Kipiące spiątrzonemi bałwanami w okół
I pędził takim lotem że nawet i sokół
Niebyłby go dogonił, choć najchyższy z ptaków...
Niósł tedy po mórz toni ów okręt Feaków
Męża, mądrości bożej, do ojczyzny drogiej.
Którego uporczywie nękał los złowrogi
W tylu bojach i w długiej tułaczce po wodach —
Spał teraz, i zapomniał o swoich przygodach.
Z zejściem gwiazdy świecącej najjaśniej w błękicie
Co zwykle rannej Eos zwiastuje przybycie
Dobijali do wyspy nad samem świtaniem.
Pod Forkisa, morskiego starucha, wezwaniem,
Jest tam przystań w Itace: dwie groźne opoki
Sterczą u wniścia, niby wrota tej zatoki
Odpierające fale, które burza pędzi
W przystań; więc też u cichej wybrzeża krawędzi
Niecumowanych łodzi stoi rząd spokojny.
Wyżej, gdzie brzeg, tam rośnie oliwnik w liść strojny;
Jest i ciemna pieczara oliwnika blisko,
Boginiek Najadami zwanych w niej siedlisko.
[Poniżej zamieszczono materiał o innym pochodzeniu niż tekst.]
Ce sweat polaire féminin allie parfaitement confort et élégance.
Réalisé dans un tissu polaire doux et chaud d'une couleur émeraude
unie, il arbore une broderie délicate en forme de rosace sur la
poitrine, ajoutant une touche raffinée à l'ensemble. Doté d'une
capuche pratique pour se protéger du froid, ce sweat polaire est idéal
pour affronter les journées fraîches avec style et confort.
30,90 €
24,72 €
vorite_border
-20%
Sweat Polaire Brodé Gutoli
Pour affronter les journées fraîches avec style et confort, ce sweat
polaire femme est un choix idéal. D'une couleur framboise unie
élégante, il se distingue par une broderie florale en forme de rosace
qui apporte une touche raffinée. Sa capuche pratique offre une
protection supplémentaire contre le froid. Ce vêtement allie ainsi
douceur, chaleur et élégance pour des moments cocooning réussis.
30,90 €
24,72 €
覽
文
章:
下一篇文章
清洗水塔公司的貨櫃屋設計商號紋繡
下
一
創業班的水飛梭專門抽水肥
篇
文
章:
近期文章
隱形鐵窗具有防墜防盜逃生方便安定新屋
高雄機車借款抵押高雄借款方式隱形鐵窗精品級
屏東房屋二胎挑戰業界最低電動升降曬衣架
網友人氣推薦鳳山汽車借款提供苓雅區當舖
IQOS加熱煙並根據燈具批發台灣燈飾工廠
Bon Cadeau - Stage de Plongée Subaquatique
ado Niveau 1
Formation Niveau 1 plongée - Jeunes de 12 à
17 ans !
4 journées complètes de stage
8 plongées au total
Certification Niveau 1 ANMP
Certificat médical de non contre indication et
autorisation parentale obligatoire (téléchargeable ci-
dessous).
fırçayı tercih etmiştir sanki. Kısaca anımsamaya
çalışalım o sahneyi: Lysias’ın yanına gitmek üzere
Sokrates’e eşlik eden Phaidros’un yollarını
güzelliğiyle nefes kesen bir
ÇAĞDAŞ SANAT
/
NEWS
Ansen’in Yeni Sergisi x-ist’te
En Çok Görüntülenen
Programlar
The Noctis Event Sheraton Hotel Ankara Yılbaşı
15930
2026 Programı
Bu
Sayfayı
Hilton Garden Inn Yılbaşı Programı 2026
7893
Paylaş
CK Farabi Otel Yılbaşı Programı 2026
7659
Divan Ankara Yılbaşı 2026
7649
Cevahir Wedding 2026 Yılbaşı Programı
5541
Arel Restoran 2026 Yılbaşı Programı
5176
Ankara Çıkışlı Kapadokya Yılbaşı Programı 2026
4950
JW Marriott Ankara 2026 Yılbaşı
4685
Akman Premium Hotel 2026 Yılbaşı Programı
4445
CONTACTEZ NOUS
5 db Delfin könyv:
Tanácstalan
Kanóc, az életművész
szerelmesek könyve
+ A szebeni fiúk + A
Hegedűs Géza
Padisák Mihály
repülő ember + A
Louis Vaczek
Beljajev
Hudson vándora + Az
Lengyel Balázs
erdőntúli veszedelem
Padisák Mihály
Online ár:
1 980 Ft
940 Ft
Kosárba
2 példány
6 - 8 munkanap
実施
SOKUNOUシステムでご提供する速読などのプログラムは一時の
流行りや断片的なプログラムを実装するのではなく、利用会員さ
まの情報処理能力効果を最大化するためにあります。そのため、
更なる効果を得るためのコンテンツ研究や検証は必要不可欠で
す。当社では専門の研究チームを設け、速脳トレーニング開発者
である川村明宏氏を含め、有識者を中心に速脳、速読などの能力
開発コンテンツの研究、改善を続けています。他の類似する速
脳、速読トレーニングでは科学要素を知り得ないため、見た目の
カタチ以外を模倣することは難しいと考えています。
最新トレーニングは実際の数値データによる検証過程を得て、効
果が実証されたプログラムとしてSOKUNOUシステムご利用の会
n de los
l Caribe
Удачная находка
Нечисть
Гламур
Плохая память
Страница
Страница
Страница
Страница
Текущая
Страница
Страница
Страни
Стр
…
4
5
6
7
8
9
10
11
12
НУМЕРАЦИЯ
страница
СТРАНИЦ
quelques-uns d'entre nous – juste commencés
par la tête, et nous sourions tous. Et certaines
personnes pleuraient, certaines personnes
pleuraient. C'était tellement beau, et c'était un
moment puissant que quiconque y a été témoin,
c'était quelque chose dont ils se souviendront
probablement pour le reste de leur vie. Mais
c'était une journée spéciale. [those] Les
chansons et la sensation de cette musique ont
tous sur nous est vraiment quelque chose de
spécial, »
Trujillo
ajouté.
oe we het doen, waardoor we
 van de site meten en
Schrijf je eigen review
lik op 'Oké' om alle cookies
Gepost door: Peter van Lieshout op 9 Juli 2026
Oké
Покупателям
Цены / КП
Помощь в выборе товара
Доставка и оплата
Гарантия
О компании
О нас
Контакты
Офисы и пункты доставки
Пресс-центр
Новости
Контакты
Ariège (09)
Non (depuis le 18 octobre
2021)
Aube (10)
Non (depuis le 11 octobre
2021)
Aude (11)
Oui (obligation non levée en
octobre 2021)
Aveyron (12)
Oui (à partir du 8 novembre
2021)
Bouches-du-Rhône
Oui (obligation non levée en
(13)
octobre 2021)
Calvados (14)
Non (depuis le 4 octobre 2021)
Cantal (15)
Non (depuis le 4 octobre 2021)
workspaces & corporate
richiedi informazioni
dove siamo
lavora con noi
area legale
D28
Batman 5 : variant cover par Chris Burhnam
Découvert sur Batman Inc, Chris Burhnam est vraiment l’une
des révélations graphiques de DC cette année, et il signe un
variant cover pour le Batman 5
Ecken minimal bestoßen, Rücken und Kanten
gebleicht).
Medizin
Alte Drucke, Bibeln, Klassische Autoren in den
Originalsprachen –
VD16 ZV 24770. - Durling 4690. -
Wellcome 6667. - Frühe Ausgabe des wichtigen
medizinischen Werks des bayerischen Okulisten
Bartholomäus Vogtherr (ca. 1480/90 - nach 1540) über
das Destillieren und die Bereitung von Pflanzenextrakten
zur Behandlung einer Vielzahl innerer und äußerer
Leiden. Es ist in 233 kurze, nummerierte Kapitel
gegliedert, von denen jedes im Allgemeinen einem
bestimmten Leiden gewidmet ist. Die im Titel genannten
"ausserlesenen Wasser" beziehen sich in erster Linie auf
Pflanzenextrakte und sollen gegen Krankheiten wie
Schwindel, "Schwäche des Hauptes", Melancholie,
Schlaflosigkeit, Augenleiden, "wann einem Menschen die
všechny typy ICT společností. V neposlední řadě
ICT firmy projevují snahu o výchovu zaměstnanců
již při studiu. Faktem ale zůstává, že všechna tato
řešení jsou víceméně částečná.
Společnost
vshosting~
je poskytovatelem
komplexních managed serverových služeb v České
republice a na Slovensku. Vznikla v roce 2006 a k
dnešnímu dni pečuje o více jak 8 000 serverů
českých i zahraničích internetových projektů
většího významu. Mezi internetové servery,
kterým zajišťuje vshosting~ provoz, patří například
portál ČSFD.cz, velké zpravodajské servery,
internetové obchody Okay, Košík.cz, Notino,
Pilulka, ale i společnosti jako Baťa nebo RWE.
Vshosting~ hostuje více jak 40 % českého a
Wewnątrz dzbany i garnki dwóuszne tam toją,
Pszczoły w nich robią miody, jak w ulach się roją...
Są i narzędzia tkackie, kamienne warsztaty,
Bogińki purpurowe na nich dzieją szaty.
Środkiem bije zdrój żywy; po bokach dwa wchody:
Jeden północny ludziom służy do wygody,
Od południa — ten święty; stopa śmiertelnika
Przestąpić go niemoże — Bogom się odmyka.